§ ACTIONS TO TAKE
(1) Decide whether each statement below agrees with the forum thread about keeping Gecko away from robots.txt: (a) the poster has access to httpd.conf, (b) the poster's current best guess runs without error, and (c) the suggested robots.txt addition reduces the count without eliminating it. Answer yes or no for each and quote the words from the thread that decide it.
(2) In the forum thread about keeping Gecko away from robots.txt, name every Apache directive that begins a line of configuration code. Include the Files section tag, and leave out the robots.txt lines.
(3) Transcribe the forum thread about keeping Gecko away from robots.txt from "Forum Moderators: phranque" to "we detect 'Gecko'?".

*** TEXT EXCERPT ***

Forum Moderators: phranque
I do not have the ability to execute PHP in txt files nor do I have access to httpd.conf to allow this. So...
1.) How do we detect 'Gecko'?
2.) How do we forbid 'Gecko' from accessing robots.txt?
I've been searching and this is my current best guess though it generates a server error (Apache 1.3.39).
- John
RewriteCond %{HTTP_USER_AGENT}!Gecko [NC]
RewriteRule!^(robots\.txt) - [F]
[webmasterworld.com...]
Jus add the following to your robots.txt (which does reduce the count drastically, however doesn't eliminate):
User-agent: Fasterfox
Disallow: /
SetEnvIf User-Agent "Gecko" Gecko
<Files /error/error-403.php>
order allow,deny
allow from all
</Files>
deny from env=Gecko
I'm not sure how to specifically only target the robots.txt file. I'm looking through my htaccess file for anything that resembles targeting a single file and code online.
- John
This looks even better if I can figure it out...simply NOT logging Gecko useragents requesting robots.txt. This would be acceptable as well.
- John
Step One
.htaccess
First you must allow PHP to execute on files with the txt extension...

*** End of TEXT EXCERPT ***
*** RECORDS PROVIDED ***

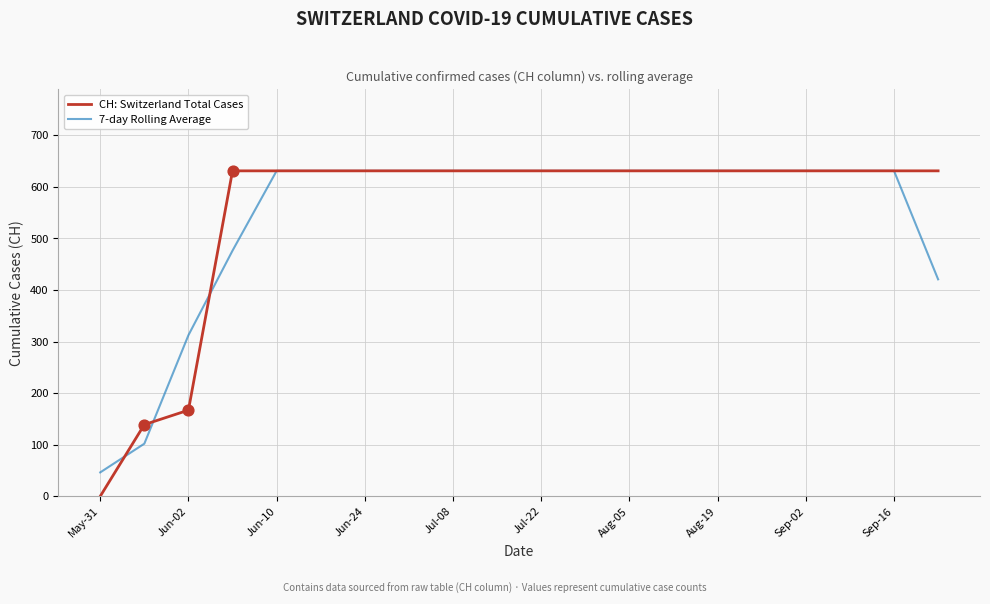

Which series has the widest spread of values?

CH: Switzerland Total Cases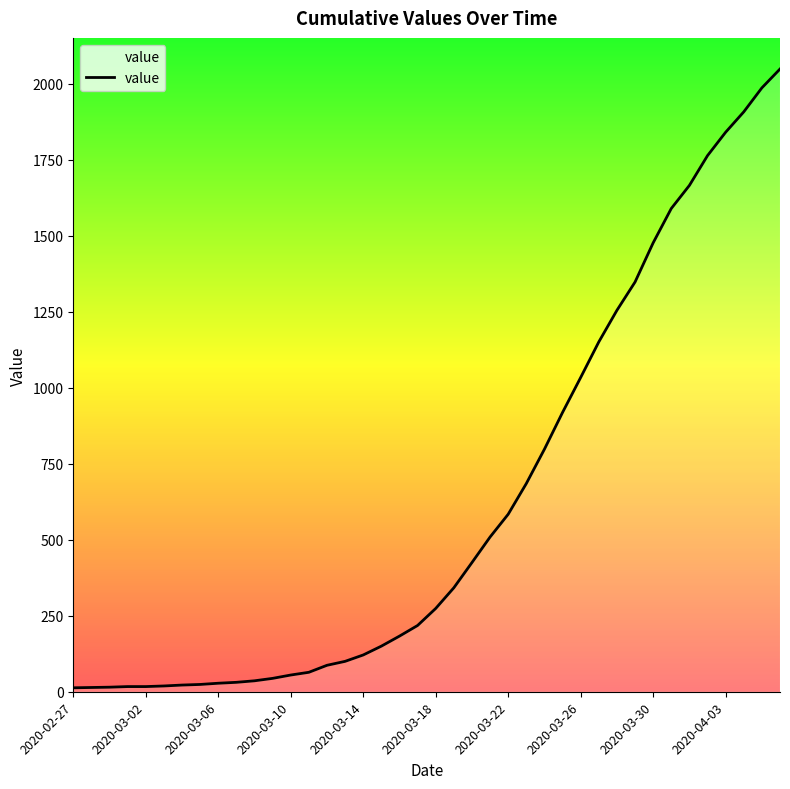

What is the difference between the maximum and minimum values?

2036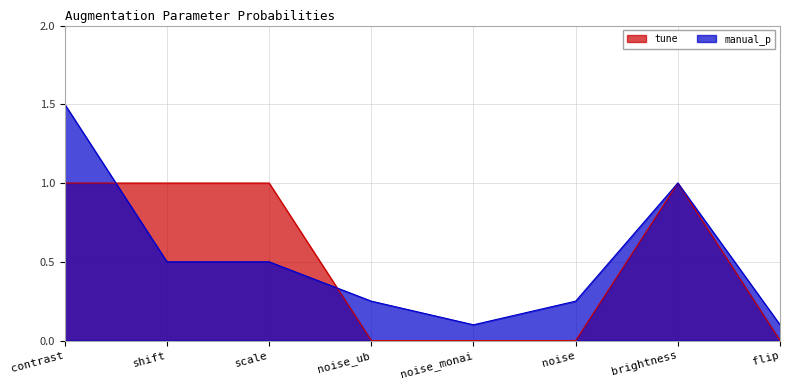

How many lines are shown in the chart?

2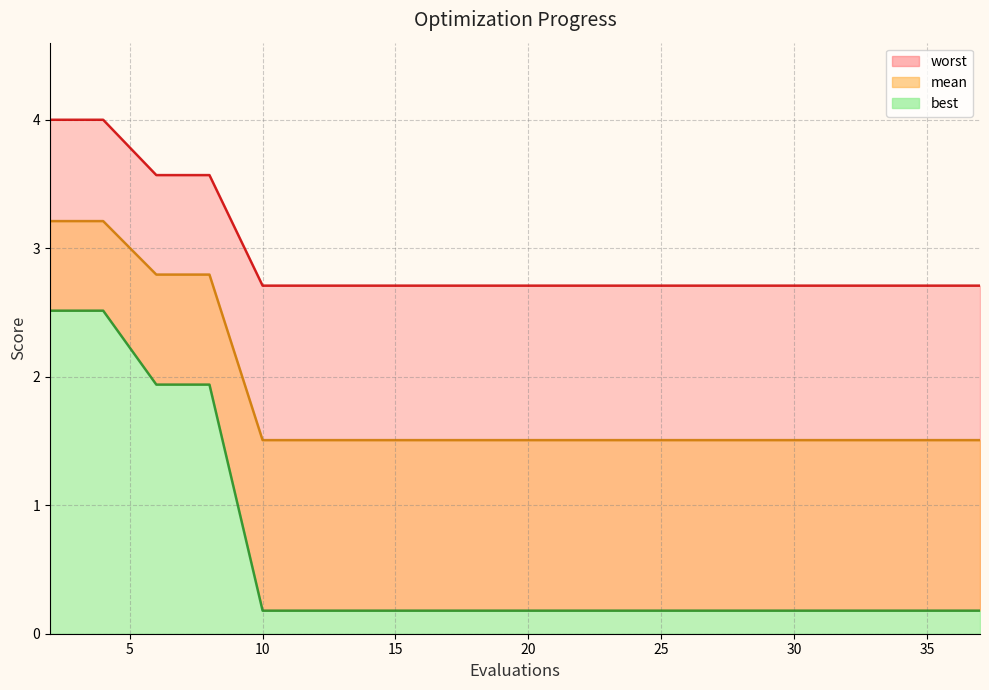

Is it true that best_line equals 0.3 at 14?

False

*** End of RECORDS PROVIDED ***

§ RESULTS IN ORDER
(1)
(a) No: "nor do I have access to httpd.conf to allow this"
(b) No: "though it generates a server error (Apache 1.3.39)"
(c) Yes: "which does reduce the count drastically, however doesn't eliminate"

(2) RewriteCond, RewriteRule, SetEnvIf, Files, order, allow, deny

(3)
Forum Moderators: phranque
I do not have the ability to execute PHP in txt files nor do I have access to httpd.conf to allow this. So...
1.) How do we detect 'Gecko'?